Hannover (taz) – Auf dem Weg vom Reifenhersteller zum „Systemzulieferer für das elektronisch geregelte Fahrwerk der Zukunft“ sieht sich seit gestern die hannoversche Continental AG. Der viertgrößte Reifenhersteller der Welt hat für 1,93 Milliarden Dollar oder rund 3,5 Milliarden Mark den Bereich Bremsen und Chassis der ITT Automotive gekauft. Der in Frankfurt ansässige Bereich von ITT Automotive ist der weltgrößte Hersteller von Scheibenbremsen und die Nummer zwei bei Antiblockiersystemen und Bremskraftverstärkern. Kern des Unternehmens mit weltweit 10.775 Mitarbeitern ist die ehemals selbständige Alfred Teves GmbH. Bei ITT Automotive in Frankfurt sind außerdem das elektronische Stabilisierungsprogramm (ESP) und Antriebsschlupfregelungen (ASR) zu haben.

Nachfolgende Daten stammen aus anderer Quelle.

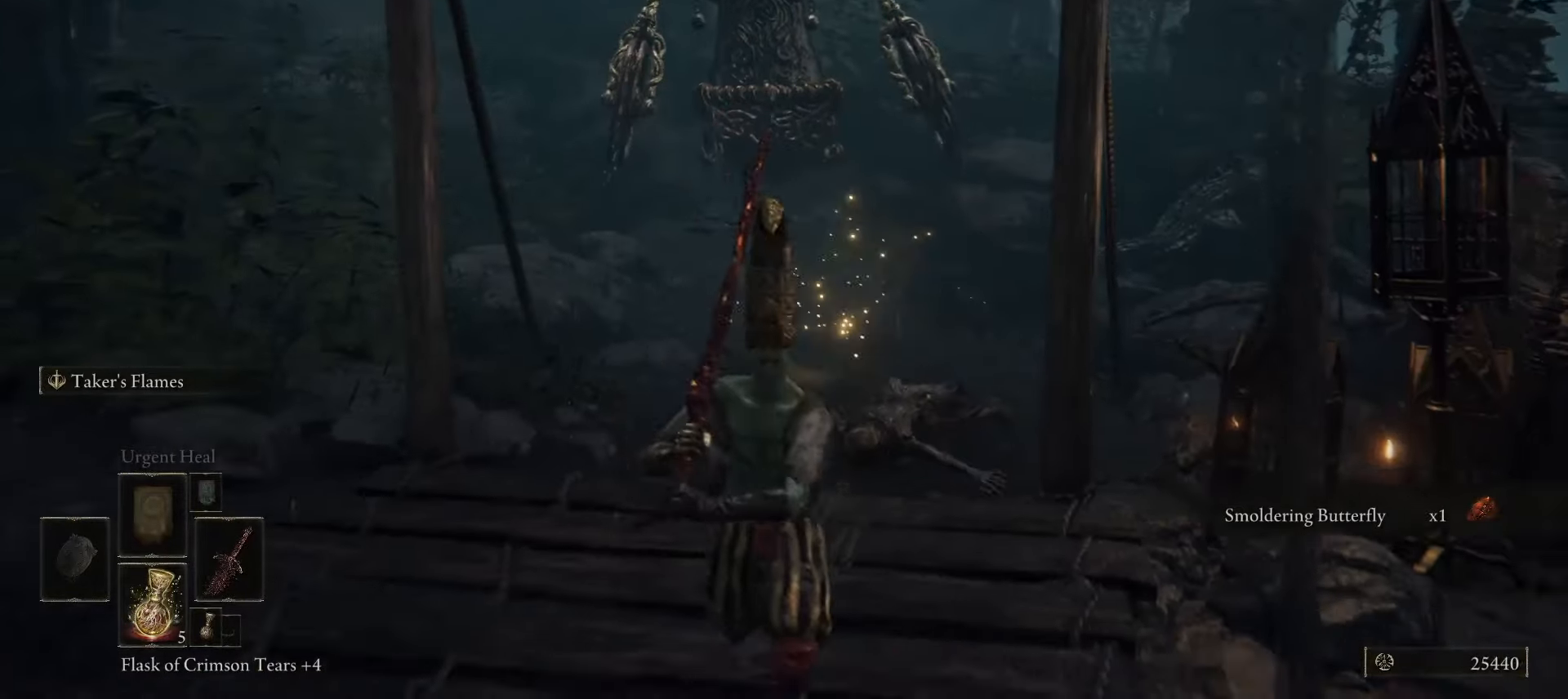
{"keys": ["s"], "mouse": [], "events": [[17, "q", "down"], [100, "q", "up"], [233, "a", "down"], [383, "a", "up"]]}
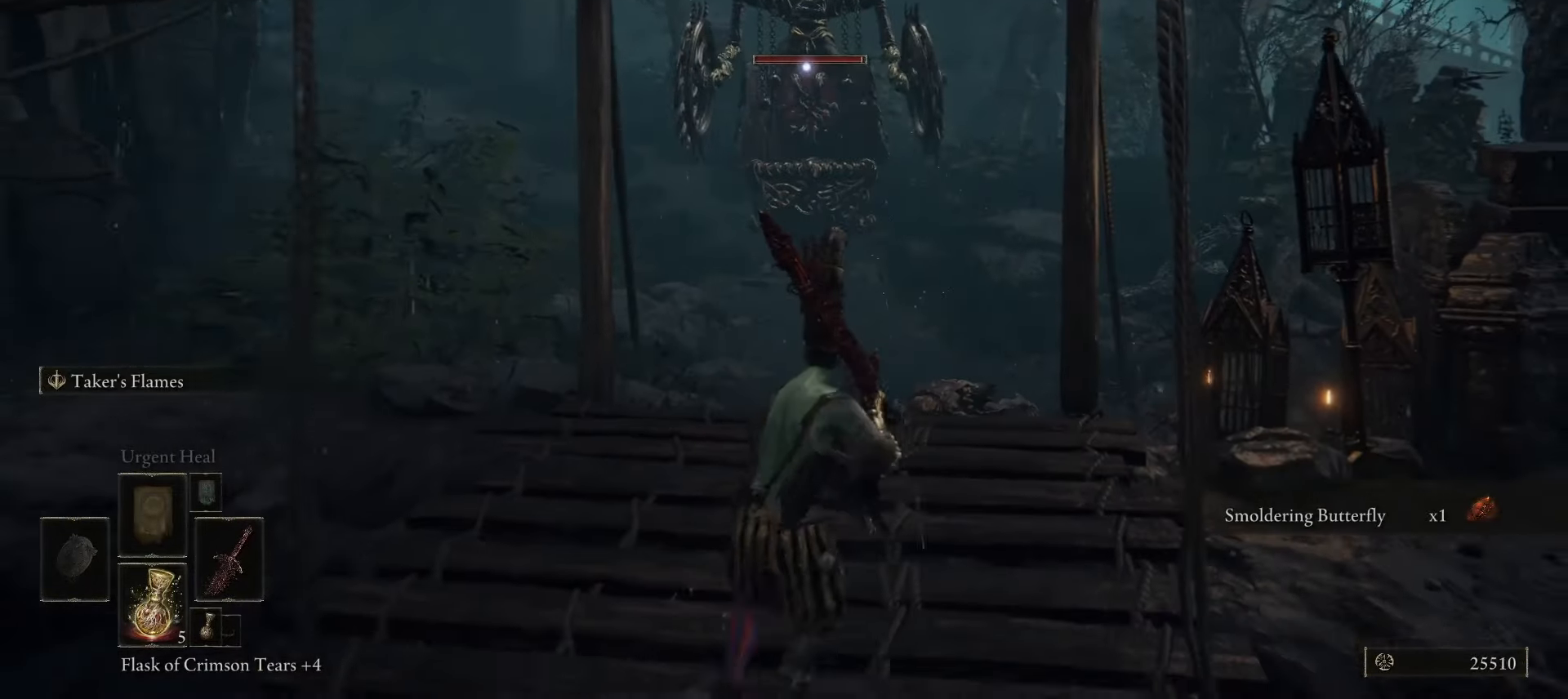
{"keys": ["s"], "mouse": [], "events": [[217, "a", "down"], [250, "a", "up"]]}
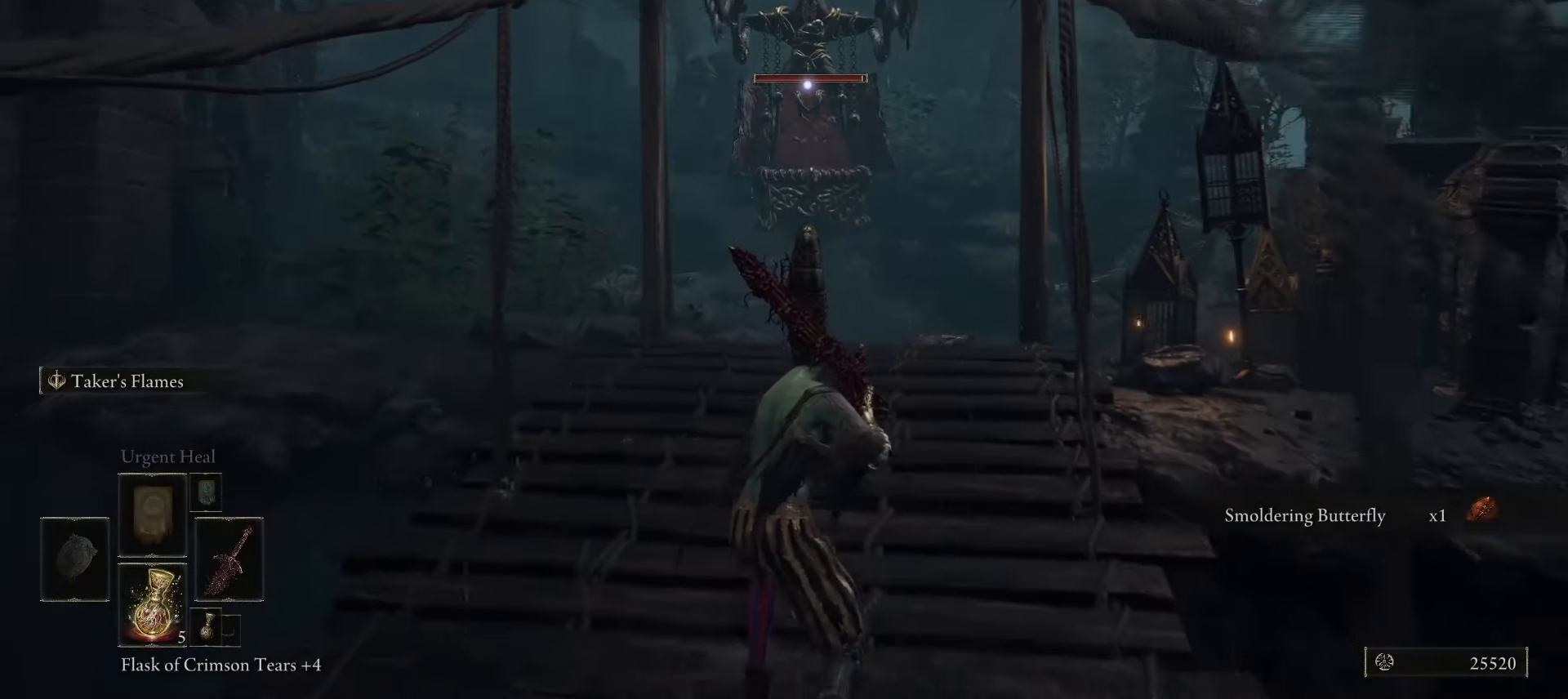
{"keys": ["s"], "mouse": [], "events": [[83, "a", "down"], [417, "a", "up"]]}
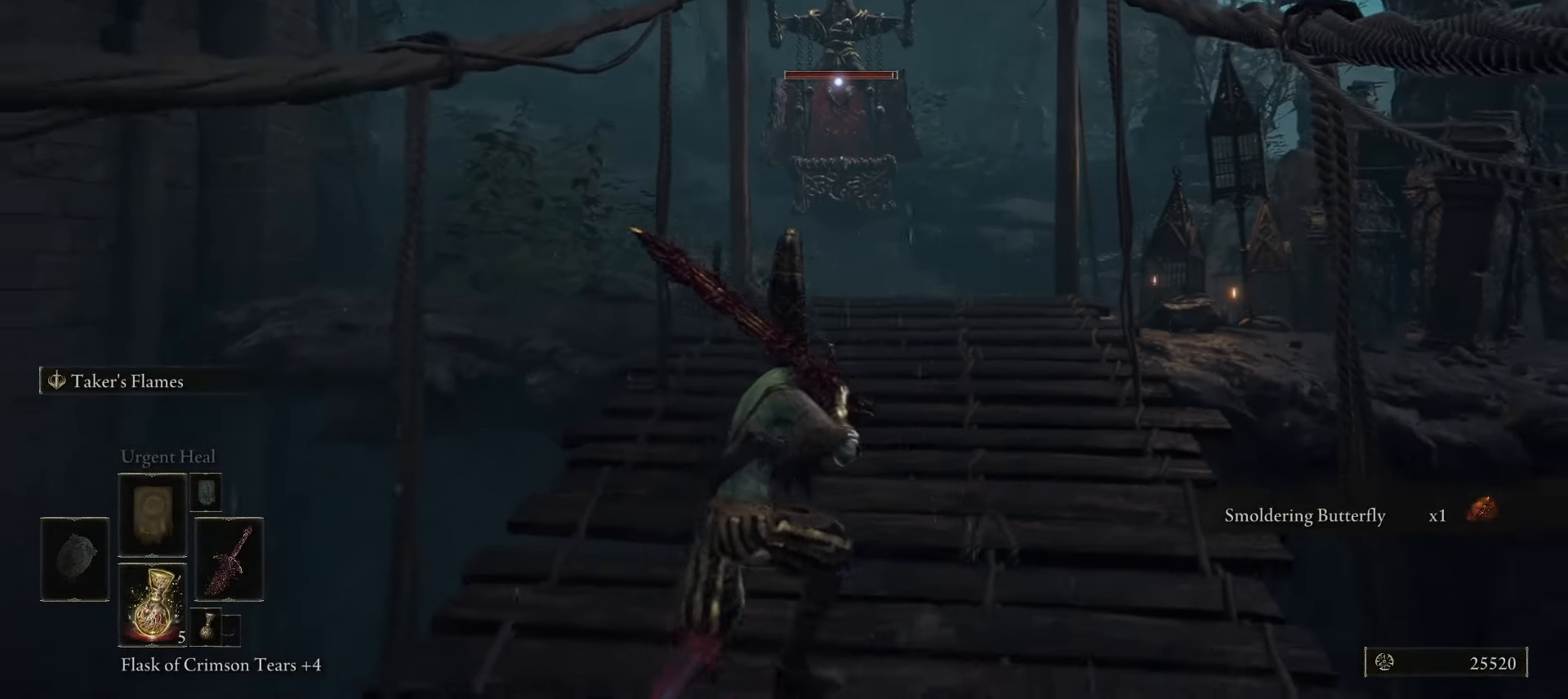
{"keys": ["q", "s", "space"], "mouse": [], "events": [[250, "space", "down"], [433, "q", "down"]]}
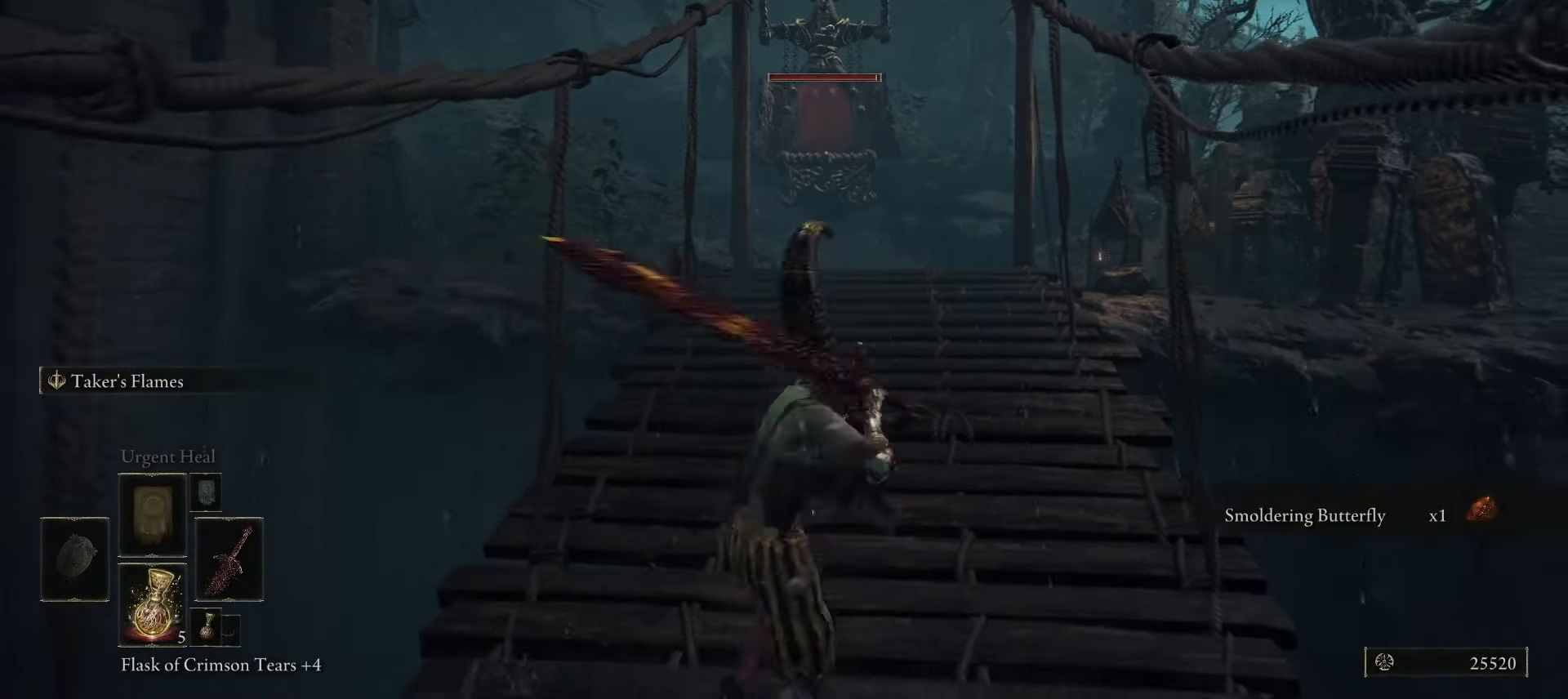
{"keys": ["s", "space"], "mouse": [], "events": [[83, "q", "up"]]}
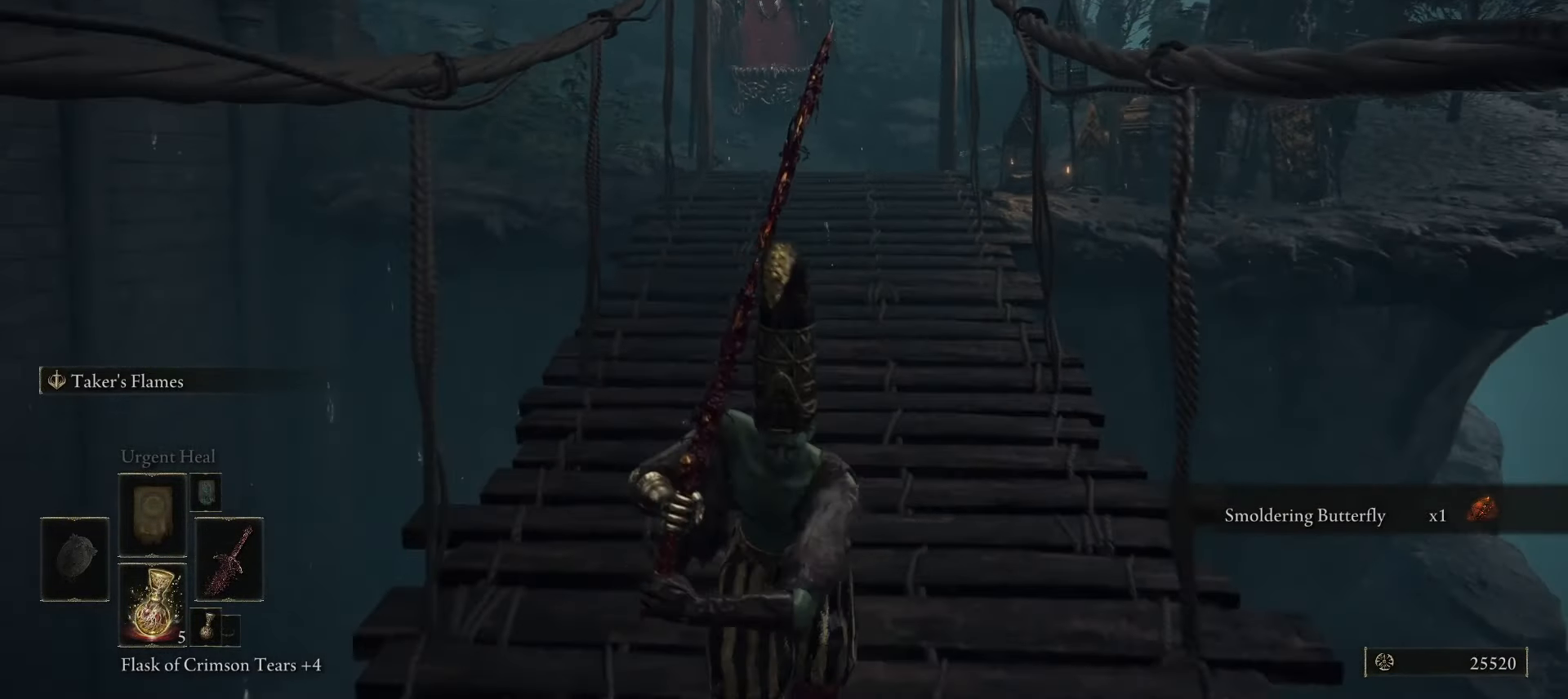
{"keys": ["s", "space"], "mouse": [], "events": []}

Die Continental AG produziert schon jetzt neben dem leicht austauschbaren Produkt Reifen bei ihrer Tochter Contitec auch Luftfederungssysteme und in ihrem 1994 gegründeten Konzernbereich Continental Automotive Systems, Systeme zur automatischen Niveauregulierung. Bei dieser Konzerntochter sind außerdem bereits Reifendruckkontrollsysteme, elektronische Fahrwerksregelungen und ein „intelligenter Reifen“ in Entwicklung, bei dem die auf den Pneu einwirkenden Kräfte laufend von Sensoren gemessen werden. Mit dem Kauf der ITT Automotive will Conti zu einem Zulieferer der Kraftfahrzeugbranche werden, der den Reifen, die Bremse und elektronische Fahrwerkssteuerung im Paket anbieten kann.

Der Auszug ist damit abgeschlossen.